Two one-week Landmarks workshops for eighty school teachers on southern segregation and the civil rights movement in Atlanta.

"The Problem of the Color Line: Atlanta Landmarks and Civil Rights History" consists of two one-week NEH Landmarks of American History and Culture Workshops held during summer 2012 for eighty school teachers on southern segregation and the Civil Rights movement in Atlanta.

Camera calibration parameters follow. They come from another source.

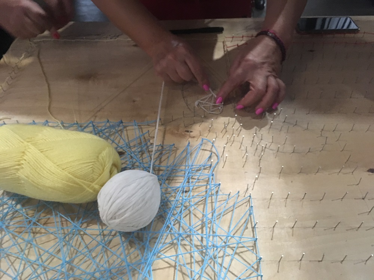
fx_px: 313
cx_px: 187
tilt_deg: -46.0
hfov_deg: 61.7
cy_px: 140
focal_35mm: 29
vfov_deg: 48.2
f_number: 2.2
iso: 500
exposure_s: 1/17
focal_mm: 4.15
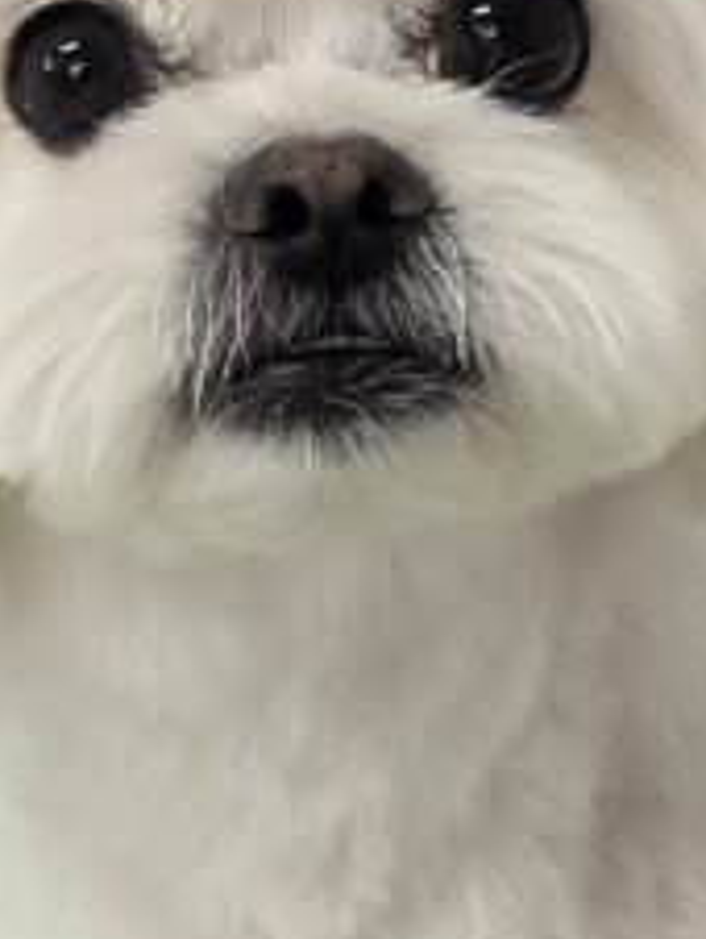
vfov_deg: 15.8
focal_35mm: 122
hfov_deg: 12.1
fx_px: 3311
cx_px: 199
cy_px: -29
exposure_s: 1/120
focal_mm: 6.3
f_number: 1.7
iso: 100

The project is anchored in an observation made by W. E. B. Du Bois in The Souls of Black Folk (1903): "The Problem of the Twentieth Century is the problem of the color line." In addition to Atlanta University's Stone Hall, where Du Bois penned this famous reflection, the project uses other Atlanta sites as touchstones for examining the history of the "color line," race relations, and the Civil Rights movement in twentieth-century America. Sites include Piedmont Park, the site of Booker T. Washington's 1895 "Atlanta Compromise" speech; the residence of Alonzo Herndon, a former slave who became Atlanta's first black millionaire; the Fox Theatre, which still bears the marks of the segregation era; the State Capitol, which retains monuments to both Jim Crow and the triumph over the color line; and the Auburn Avenue National Landmark District (the site of Ebenezer Baptist Church) and the Martin Luther King, Jr. National Historic Site. Georgia State University faculty members Timothy J. Crimmins, Glenn Eskew, Clifford Kuhn, and Akinyele Umoja address such topics as the South before the color line, the debate between W. E. B. Du Bois and Booker T. Washington, the Atlanta Race Riot of 1906, and race relations in Atlanta from the 1930s to the 1990s. In addition, Dana White (Emory University), Beverly Guy Sheftall (Spelman College), and Vickie Crawford (Morehouse College) lecture about patterns of segregation in Atlanta during the Jim Crow era and women in the Civil Rights movement. Readings are drawn from varied primary sources (such as Du Bois's The Souls of Black Folk, Ray Baker's Following the Color Line, and autobiographies by Walter White and John Lewis), secondary works (such as William Chafe's Remembering Jim Crow and Aldon Morris's Origins of the Civil Rights Movement), and literary texts (from such writers as Margaret Mitchell, Joel Chandler Harris ["Uncle Remus"], Flannery O'Connor, Alice Walker, and Tom Wolfe).